Three of the top-performing school systems in the world — those in Finland, Singapore and South Korea — recruit 100 per cent of their teachers from the top three best students of each graduating set. They tap their best for the job. No wonder companies like Nokia covet teachers who leave the classroom in Finland.

But what do we have here? Most of our teachers are accidental teachers. Admission requirement is lowered for applicants aspiring to go for teaching courses. The teaching profession is for those who can’t do anything better. Unfortunately, this poor image has affected genuine bright people who would have loved to choose teaching as a profession. How can we expect people that are below average to nurture our children to excellence?

If we want to be sincere, how many primary and secondary school teachers in Nigeria today can we vouch for as being really good at mathematics, science or technology? Yet, we claim to aim at technological advancement. We should be thinking of putting the teacher at the centre of our policy if we want to improve the quality of our education.

We need a minister that will draw people back into the teaching profession. We need teachers and classrooms that are technology savvy. The teaching profession should be competitive, rewarding and purposeful.

Teaching is still one of the most attractive professions in the United Kingdom. A recent research on the most attractive professions in the country found teaching to be number three on a list of top 10 professions.

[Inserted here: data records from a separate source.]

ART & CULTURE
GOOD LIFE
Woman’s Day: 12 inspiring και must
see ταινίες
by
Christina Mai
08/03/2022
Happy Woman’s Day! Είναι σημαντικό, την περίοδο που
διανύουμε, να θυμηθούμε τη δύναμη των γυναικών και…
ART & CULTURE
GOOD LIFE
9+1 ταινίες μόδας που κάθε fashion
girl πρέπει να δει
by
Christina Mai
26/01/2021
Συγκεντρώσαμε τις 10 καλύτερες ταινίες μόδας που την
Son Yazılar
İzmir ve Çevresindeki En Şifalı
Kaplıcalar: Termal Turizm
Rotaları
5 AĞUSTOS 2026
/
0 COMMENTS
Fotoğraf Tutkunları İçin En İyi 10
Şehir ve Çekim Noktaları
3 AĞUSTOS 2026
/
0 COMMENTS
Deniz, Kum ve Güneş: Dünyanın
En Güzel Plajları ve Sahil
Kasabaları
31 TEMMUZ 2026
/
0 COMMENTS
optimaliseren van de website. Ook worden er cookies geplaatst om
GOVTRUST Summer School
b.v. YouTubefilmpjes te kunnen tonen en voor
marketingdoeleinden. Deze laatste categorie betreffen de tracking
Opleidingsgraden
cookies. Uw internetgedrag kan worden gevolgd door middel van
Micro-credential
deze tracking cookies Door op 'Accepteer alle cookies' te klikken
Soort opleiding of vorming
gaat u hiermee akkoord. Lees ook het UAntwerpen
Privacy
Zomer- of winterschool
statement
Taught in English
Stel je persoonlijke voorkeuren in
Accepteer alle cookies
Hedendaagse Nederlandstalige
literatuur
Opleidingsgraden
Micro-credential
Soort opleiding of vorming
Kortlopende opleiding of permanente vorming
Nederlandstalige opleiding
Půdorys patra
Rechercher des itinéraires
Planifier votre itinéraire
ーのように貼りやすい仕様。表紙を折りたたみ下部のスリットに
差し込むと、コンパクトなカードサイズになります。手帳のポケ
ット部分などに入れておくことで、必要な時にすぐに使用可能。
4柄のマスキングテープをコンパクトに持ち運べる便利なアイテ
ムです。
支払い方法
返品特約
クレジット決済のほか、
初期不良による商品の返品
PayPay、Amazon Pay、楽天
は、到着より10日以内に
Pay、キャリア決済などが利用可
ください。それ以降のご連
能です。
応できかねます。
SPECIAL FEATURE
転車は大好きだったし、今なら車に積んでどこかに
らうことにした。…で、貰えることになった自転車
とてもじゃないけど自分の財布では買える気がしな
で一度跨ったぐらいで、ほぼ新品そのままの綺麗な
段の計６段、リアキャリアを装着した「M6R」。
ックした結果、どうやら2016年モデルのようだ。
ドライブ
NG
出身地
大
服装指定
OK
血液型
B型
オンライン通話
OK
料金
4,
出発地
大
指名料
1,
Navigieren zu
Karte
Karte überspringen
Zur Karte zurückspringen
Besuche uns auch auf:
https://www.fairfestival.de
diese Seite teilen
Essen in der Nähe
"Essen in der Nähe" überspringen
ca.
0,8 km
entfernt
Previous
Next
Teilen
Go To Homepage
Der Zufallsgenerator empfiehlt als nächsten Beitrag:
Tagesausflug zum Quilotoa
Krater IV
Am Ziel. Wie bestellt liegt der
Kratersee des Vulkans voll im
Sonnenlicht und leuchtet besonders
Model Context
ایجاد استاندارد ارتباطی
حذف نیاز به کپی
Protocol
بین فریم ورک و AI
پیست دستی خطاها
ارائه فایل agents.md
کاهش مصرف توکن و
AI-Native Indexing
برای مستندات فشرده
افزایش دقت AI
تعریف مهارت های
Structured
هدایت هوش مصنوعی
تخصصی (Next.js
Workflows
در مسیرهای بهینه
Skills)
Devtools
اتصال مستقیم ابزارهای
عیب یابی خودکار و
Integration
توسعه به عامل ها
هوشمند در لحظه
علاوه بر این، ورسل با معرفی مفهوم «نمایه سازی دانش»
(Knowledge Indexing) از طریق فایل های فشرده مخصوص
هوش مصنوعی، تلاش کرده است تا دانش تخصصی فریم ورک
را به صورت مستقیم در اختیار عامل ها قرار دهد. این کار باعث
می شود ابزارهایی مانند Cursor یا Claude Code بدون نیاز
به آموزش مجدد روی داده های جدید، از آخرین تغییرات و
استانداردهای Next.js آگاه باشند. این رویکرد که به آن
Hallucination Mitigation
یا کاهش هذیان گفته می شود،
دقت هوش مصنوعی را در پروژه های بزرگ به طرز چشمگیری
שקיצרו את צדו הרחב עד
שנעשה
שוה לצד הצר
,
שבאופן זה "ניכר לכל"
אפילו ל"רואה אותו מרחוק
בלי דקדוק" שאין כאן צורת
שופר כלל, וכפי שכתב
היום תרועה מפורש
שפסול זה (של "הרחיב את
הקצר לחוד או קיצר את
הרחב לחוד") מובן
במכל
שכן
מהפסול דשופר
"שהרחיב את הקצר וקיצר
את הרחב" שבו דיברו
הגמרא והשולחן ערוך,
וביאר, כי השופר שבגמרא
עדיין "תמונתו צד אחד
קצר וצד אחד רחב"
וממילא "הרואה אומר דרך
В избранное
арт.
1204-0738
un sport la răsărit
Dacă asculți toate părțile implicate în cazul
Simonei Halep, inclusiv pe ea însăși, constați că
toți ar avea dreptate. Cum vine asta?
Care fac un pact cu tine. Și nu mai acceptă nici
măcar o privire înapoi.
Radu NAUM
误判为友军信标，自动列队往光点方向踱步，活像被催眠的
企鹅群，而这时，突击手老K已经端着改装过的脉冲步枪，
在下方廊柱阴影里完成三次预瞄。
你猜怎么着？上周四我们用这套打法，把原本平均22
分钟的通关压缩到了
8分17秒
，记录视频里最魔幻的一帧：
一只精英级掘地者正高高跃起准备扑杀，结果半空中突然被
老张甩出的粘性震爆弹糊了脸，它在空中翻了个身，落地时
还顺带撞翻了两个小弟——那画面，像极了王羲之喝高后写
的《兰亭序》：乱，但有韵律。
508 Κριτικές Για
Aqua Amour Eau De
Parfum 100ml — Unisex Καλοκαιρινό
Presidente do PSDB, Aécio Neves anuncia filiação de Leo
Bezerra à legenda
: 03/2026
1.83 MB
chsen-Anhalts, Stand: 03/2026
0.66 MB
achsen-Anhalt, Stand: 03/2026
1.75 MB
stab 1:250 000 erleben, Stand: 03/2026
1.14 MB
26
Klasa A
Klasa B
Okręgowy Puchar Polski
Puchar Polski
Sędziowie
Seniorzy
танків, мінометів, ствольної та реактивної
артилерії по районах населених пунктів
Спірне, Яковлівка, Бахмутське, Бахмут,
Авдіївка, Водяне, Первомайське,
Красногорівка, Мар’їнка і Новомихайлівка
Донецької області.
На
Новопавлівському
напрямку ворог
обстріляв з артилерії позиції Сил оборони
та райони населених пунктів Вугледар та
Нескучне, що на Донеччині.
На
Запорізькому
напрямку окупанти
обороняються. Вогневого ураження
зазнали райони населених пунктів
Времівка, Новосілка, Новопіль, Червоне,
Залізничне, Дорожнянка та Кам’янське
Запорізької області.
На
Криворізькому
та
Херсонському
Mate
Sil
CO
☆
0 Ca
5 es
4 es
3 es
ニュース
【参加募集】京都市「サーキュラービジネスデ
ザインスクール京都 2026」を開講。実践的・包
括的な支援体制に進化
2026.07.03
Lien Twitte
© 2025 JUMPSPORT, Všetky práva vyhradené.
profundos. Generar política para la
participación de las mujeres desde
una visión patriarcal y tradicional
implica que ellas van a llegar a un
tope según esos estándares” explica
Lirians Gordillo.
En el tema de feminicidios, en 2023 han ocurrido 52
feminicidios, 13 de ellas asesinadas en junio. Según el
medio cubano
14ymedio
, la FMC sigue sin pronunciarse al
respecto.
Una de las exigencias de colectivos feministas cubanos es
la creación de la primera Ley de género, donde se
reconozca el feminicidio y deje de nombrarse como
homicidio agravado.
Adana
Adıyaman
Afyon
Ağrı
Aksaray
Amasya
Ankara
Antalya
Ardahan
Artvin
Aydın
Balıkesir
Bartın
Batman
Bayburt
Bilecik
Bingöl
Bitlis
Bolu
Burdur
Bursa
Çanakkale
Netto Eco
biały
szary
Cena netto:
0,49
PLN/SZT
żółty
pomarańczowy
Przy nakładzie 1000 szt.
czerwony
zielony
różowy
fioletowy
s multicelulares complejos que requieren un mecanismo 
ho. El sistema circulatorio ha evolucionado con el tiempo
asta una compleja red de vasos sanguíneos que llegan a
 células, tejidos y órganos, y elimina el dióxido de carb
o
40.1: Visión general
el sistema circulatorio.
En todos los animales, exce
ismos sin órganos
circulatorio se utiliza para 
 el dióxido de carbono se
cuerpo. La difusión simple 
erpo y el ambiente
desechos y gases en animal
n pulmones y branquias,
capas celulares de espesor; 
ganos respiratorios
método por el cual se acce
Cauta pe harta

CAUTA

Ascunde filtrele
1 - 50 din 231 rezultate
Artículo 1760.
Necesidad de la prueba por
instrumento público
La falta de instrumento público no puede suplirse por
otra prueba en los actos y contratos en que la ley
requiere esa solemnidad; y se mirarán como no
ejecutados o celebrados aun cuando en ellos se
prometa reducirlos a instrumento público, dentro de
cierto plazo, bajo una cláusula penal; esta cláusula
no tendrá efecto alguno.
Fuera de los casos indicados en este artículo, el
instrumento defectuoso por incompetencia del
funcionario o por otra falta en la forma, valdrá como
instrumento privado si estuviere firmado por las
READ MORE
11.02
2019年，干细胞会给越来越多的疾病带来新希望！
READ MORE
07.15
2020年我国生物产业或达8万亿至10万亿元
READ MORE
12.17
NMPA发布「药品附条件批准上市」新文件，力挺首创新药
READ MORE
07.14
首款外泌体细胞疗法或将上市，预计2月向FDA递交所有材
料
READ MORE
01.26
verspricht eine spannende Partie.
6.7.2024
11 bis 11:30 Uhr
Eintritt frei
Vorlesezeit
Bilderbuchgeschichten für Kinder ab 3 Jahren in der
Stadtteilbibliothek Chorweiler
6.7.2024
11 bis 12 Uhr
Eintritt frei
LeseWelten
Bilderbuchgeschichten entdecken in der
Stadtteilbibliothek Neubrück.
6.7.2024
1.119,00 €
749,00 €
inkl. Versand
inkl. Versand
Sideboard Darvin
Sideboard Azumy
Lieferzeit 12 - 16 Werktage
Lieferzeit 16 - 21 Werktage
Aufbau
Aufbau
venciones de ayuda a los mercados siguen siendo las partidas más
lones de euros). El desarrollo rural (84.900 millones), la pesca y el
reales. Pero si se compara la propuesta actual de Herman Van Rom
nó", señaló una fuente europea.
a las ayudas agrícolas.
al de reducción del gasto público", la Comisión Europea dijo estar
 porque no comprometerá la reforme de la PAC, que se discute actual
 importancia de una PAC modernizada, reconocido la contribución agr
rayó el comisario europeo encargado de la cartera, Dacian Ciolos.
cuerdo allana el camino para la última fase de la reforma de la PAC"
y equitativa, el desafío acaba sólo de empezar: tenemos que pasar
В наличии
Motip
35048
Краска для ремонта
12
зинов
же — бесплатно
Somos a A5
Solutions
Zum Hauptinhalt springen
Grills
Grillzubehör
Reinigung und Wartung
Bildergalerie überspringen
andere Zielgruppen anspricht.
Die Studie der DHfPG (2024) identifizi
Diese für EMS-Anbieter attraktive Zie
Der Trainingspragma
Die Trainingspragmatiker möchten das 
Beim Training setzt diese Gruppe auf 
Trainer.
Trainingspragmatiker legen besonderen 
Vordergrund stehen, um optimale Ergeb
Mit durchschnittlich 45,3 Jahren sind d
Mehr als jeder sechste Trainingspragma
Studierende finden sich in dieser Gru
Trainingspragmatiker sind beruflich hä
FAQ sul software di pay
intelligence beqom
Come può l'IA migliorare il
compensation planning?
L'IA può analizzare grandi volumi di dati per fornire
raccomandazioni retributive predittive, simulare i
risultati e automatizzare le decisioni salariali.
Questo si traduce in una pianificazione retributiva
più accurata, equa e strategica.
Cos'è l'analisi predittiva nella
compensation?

To make teaching a good career option in the UK, the government at a time introduced, among others, training bursaries and tax-free scholarships worth £25,000 in mathematics, chemistry, physics and computing.

Not only that, its Department for Education developed a policy paper aimed at raising the status of the teaching profession and making it more attractive to top graduates. These are pragmatic steps taken by serious nations that desire true growth and development.

In Singapore, for instance, teaching talent is identified and nurtured. Teaching is also a competitive career. About eight candidates apply for every opening. Little wonder, Singapore is the highest performing country in Mathematics and Science, according to the PISA 2012 international tests.

The story of neglect of teachers is the same in almost all African countries today. They are not getting their priorities right. That is probably why the continent is lagging behind the developed countries in the area of development and technological advancement.

Since Nigeria is the giant of Africa, I think it should take the lead in providing practical education that can drive technological development for its citizens. It should start this process focusing on its teachers and by making the teaching profession more attractive.